### About this task
Each line below has to be set down again exactly.

------------------------

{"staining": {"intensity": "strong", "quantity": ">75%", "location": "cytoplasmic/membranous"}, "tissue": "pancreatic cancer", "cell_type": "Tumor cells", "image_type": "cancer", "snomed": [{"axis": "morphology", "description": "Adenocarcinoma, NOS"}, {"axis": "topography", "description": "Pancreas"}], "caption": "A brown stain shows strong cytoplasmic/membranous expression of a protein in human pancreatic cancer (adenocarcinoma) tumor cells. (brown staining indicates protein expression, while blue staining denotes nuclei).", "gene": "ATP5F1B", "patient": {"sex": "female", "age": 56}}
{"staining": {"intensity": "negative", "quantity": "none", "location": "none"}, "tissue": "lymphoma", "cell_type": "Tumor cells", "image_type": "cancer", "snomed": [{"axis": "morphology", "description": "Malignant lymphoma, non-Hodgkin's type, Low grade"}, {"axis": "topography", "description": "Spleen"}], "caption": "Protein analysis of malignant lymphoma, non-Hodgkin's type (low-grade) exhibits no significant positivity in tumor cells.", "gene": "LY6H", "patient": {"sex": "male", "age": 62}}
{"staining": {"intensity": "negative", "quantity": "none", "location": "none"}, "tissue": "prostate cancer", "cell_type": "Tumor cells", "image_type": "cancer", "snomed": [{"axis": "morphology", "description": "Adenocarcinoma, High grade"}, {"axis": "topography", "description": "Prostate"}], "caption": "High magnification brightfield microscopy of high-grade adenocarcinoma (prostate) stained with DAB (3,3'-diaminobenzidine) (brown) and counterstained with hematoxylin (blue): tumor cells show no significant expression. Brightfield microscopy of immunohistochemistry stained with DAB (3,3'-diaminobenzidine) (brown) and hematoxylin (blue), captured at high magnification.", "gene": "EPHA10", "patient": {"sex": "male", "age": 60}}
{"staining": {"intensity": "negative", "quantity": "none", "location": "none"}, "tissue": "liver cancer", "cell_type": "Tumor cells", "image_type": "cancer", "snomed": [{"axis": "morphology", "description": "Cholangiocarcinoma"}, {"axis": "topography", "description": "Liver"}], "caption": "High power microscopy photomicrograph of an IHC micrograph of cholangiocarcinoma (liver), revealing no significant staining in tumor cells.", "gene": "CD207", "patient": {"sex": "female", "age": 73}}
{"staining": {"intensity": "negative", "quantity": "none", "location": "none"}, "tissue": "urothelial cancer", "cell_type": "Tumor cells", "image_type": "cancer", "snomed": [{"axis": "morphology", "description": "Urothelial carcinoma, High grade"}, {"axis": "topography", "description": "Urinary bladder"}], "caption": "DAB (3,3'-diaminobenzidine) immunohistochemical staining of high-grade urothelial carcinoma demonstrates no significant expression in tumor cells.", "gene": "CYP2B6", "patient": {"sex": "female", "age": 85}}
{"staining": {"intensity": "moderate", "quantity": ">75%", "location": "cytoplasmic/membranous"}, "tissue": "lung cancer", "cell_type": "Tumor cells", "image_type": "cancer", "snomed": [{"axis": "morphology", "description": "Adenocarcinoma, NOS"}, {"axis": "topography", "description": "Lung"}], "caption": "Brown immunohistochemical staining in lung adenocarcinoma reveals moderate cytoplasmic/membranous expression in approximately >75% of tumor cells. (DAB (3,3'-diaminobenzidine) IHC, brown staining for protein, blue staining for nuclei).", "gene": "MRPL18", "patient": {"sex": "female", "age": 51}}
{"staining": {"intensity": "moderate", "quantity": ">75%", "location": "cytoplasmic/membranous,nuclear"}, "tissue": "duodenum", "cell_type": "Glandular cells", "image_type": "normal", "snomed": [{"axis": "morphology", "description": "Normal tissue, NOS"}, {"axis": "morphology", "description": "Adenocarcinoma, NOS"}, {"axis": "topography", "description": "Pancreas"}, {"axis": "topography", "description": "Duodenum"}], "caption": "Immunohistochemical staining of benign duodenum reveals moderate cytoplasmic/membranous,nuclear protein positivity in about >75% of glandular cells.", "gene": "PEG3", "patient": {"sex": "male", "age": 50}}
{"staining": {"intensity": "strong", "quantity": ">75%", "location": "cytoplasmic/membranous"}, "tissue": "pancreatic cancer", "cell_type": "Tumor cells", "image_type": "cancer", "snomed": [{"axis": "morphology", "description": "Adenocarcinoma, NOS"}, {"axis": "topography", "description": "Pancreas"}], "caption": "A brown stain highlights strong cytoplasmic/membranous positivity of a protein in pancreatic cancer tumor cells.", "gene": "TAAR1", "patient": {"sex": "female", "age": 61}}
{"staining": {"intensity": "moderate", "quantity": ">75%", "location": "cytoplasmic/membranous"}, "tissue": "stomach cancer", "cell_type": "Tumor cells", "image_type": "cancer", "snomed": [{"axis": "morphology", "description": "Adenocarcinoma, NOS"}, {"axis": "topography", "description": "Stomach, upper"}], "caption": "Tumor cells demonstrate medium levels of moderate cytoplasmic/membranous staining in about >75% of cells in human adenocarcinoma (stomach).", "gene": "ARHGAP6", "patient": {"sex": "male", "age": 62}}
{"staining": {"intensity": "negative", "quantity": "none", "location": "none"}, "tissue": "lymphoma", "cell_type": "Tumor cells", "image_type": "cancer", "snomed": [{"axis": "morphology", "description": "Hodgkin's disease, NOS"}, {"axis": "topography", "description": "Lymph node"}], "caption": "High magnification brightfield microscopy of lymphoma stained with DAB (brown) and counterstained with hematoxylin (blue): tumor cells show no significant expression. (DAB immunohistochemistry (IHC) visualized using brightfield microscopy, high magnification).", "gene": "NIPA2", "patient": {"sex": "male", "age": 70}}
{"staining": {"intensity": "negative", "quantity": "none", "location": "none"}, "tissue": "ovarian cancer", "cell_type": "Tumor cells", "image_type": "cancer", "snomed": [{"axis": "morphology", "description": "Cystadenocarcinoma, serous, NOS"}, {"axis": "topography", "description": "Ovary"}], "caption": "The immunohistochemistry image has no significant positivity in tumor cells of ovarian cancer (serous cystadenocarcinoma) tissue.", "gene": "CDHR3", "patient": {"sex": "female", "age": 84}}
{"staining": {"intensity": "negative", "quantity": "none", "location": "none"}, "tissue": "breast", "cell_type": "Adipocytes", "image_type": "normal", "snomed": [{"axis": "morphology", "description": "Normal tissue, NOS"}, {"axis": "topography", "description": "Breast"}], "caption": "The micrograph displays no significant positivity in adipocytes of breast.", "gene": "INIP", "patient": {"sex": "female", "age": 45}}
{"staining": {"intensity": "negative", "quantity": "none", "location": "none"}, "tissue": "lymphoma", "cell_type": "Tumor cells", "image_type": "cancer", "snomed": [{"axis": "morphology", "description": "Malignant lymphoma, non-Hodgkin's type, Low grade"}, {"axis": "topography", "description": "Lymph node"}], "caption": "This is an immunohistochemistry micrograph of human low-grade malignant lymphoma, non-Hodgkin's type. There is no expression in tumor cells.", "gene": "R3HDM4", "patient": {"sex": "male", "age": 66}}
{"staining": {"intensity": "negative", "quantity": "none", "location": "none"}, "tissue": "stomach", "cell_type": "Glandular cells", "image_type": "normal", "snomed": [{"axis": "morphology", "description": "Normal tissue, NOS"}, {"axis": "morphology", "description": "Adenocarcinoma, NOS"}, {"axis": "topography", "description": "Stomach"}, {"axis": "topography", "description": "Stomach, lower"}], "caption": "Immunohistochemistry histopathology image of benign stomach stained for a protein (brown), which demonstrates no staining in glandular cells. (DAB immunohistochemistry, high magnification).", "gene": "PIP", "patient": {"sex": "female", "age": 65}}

------------------------

### Exercise answer
{"staining": {"intensity": "strong", "quantity": ">75%", "location": "cytoplasmic/membranous"}, "tissue": "pancreatic cancer", "cell_type": "Tumor cells", "image_type": "cancer", "snomed": [{"axis": "morphology", "description": "Adenocarcinoma, NOS"}, {"axis": "topography", "description": "Pancreas"}], "caption": "A brown stain shows strong cytoplasmic/membranous expression of a protein in human pancreatic cancer (adenocarcinoma) tumor cells. (brown staining indicates protein expression, while blue staining denotes nuclei).", "gene": "ATP5F1B", "patient": {"sex": "female", "age": 56}}
{"staining": {"intensity": "negative", "quantity": "none", "location": "none"}, "tissue": "lymphoma", "cell_type": "Tumor cells", "image_type": "cancer", "snomed": [{"axis": "morphology", "description": "Malignant lymphoma, non-Hodgkin's type, Low grade"}, {"axis": "topography", "description": "Spleen"}], "caption": "Protein analysis of malignant lymphoma, non-Hodgkin's type (low-grade) exhibits no significant positivity in tumor cells.", "gene": "LY6H", "patient": {"sex": "male", "age": 62}}
{"staining": {"intensity": "negative", "quantity": "none", "location": "none"}, "tissue": "prostate cancer", "cell_type": "Tumor cells", "image_type": "cancer", "snomed": [{"axis": "morphology", "description": "Adenocarcinoma, High grade"}, {"axis": "topography", "description": "Prostate"}], "caption": "High magnification brightfield microscopy of high-grade adenocarcinoma (prostate) stained with DAB (3,3'-diaminobenzidine) (brown) and counterstained with hematoxylin (blue): tumor cells show no significant expression. Brightfield microscopy of immunohistochemistry stained with DAB (3,3'-diaminobenzidine) (brown) and hematoxylin (blue), captured at high magnification.", "gene": "EPHA10", "patient": {"sex": "male", "age": 60}}
{"staining": {"intensity": "negative", "quantity": "none", "location": "none"}, "tissue": "liver cancer", "cell_type": "Tumor cells", "image_type": "cancer", "snomed": [{"axis": "morphology", "description": "Cholangiocarcinoma"}, {"axis": "topography", "description": "Liver"}], "caption": "High power microscopy photomicrograph of an IHC micrograph of cholangiocarcinoma (liver), revealing no significant staining in tumor cells.", "gene": "CD207", "patient": {"sex": "female", "age": 73}}
{"staining": {"intensity": "negative", "quantity": "none", "location": "none"}, "tissue": "urothelial cancer", "cell_type": "Tumor cells", "image_type": "cancer", "snomed": [{"axis": "morphology", "description": "Urothelial carcinoma, High grade"}, {"axis": "topography", "description": "Urinary bladder"}], "caption": "DAB (3,3'-diaminobenzidine) immunohistochemical staining of high-grade urothelial carcinoma demonstrates no significant expression in tumor cells.", "gene": "CYP2B6", "patient": {"sex": "female", "age": 85}}
{"staining": {"intensity": "moderate", "quantity": ">75%", "location": "cytoplasmic/membranous"}, "tissue": "lung cancer", "cell_type": "Tumor cells", "image_type": "cancer", "snomed": [{"axis": "morphology", "description": "Adenocarcinoma, NOS"}, {"axis": "topography", "description": "Lung"}], "caption": "Brown immunohistochemical staining in lung adenocarcinoma reveals moderate cytoplasmic/membranous expression in approximately >75% of tumor cells. (DAB (3,3'-diaminobenzidine) IHC, brown staining for protein, blue staining for nuclei).", "gene": "MRPL18", "patient": {"sex": "female", "age": 51}}
{"staining": {"intensity": "moderate", "quantity": ">75%", "location": "cytoplasmic/membranous,nuclear"}, "tissue": "duodenum", "cell_type": "Glandular cells", "image_type": "normal", "snomed": [{"axis": "morphology", "description": "Normal tissue, NOS"}, {"axis": "morphology", "description": "Adenocarcinoma, NOS"}, {"axis": "topography", "description": "Pancreas"}, {"axis": "topography", "description": "Duodenum"}], "caption": "Immunohistochemical staining of benign duodenum reveals moderate cytoplasmic/membranous,nuclear protein positivity in about >75% of glandular cells.", "gene": "PEG3", "patient": {"sex": "male", "age": 50}}
{"staining": {"intensity": "strong", "quantity": ">75%", "location": "cytoplasmic/membranous"}, "tissue": "pancreatic cancer", "cell_type": "Tumor cells", "image_type": "cancer", "snomed": [{"axis": "morphology", "description": "Adenocarcinoma, NOS"}, {"axis": "topography", "description": "Pancreas"}], "caption": "A brown stain highlights strong cytoplasmic/membranous positivity of a protein in pancreatic cancer tumor cells.", "gene": "TAAR1", "patient": {"sex": "female", "age": 61}}
{"staining": {"intensity": "moderate", "quantity": ">75%", "location": "cytoplasmic/membranous"}, "tissue": "stomach cancer", "cell_type": "Tumor cells", "image_type": "cancer", "snomed": [{"axis": "morphology", "description": "Adenocarcinoma, NOS"}, {"axis": "topography", "description": "Stomach, upper"}], "caption": "Tumor cells demonstrate medium levels of moderate cytoplasmic/membranous staining in about >75% of cells in human adenocarcinoma (stomach).", "gene": "ARHGAP6", "patient": {"sex": "male", "age": 62}}
{"staining": {"intensity": "negative", "quantity": "none", "location": "none"}, "tissue": "lymphoma", "cell_type": "Tumor cells", "image_type": "cancer", "snomed": [{"axis": "morphology", "description": "Hodgkin's disease, NOS"}, {"axis": "topography", "description": "Lymph node"}], "caption": "High magnification brightfield microscopy of lymphoma stained with DAB (brown) and counterstained with hematoxylin (blue): tumor cells show no significant expression. (DAB immunohistochemistry (IHC) visualized using brightfield microscopy, high magnification).", "gene": "NIPA2", "patient": {"sex": "male", "age": 70}}
{"staining": {"intensity": "negative", "quantity": "none", "location": "none"}, "tissue": "ovarian cancer", "cell_type": "Tumor cells", "image_type": "cancer", "snomed": [{"axis": "morphology", "description": "Cystadenocarcinoma, serous, NOS"}, {"axis": "topography", "description": "Ovary"}], "caption": "The immunohistochemistry image has no significant positivity in tumor cells of ovarian cancer (serous cystadenocarcinoma) tissue.", "gene": "CDHR3", "patient": {"sex": "female", "age": 84}}
{"staining": {"intensity": "negative", "quantity": "none", "location": "none"}, "tissue": "breast", "cell_type": "Adipocytes", "image_type": "normal", "snomed": [{"axis": "morphology", "description": "Normal tissue, NOS"}, {"axis": "topography", "description": "Breast"}], "caption": "The micrograph displays no significant positivity in adipocytes of breast.", "gene": "INIP", "patient": {"sex": "female", "age": 45}}
{"staining": {"intensity": "negative", "quantity": "none", "location": "none"}, "tissue": "lymphoma", "cell_type": "Tumor cells", "image_type": "cancer", "snomed": [{"axis": "morphology", "description": "Malignant lymphoma, non-Hodgkin's type, Low grade"}, {"axis": "topography", "description": "Lymph node"}], "caption": "This is an immunohistochemistry micrograph of human low-grade malignant lymphoma, non-Hodgkin's type. There is no expression in tumor cells.", "gene": "R3HDM4", "patient": {"sex": "male", "age": 66}}
{"staining": {"intensity": "negative", "quantity": "none", "location": "none"}, "tissue": "stomach", "cell_type": "Glandular cells", "image_type": "normal", "snomed": [{"axis": "morphology", "description": "Normal tissue, NOS"}, {"axis": "morphology", "description": "Adenocarcinoma, NOS"}, {"axis": "topography", "description": "Stomach"}, {"axis": "topography", "description": "Stomach, lower"}], "caption": "Immunohistochemistry histopathology image of benign stomach stained for a protein (brown), which demonstrates no staining in glandular cells. (DAB immunohistochemistry, high magnification).", "gene": "PIP", "patient": {"sex": "female", "age": 65}}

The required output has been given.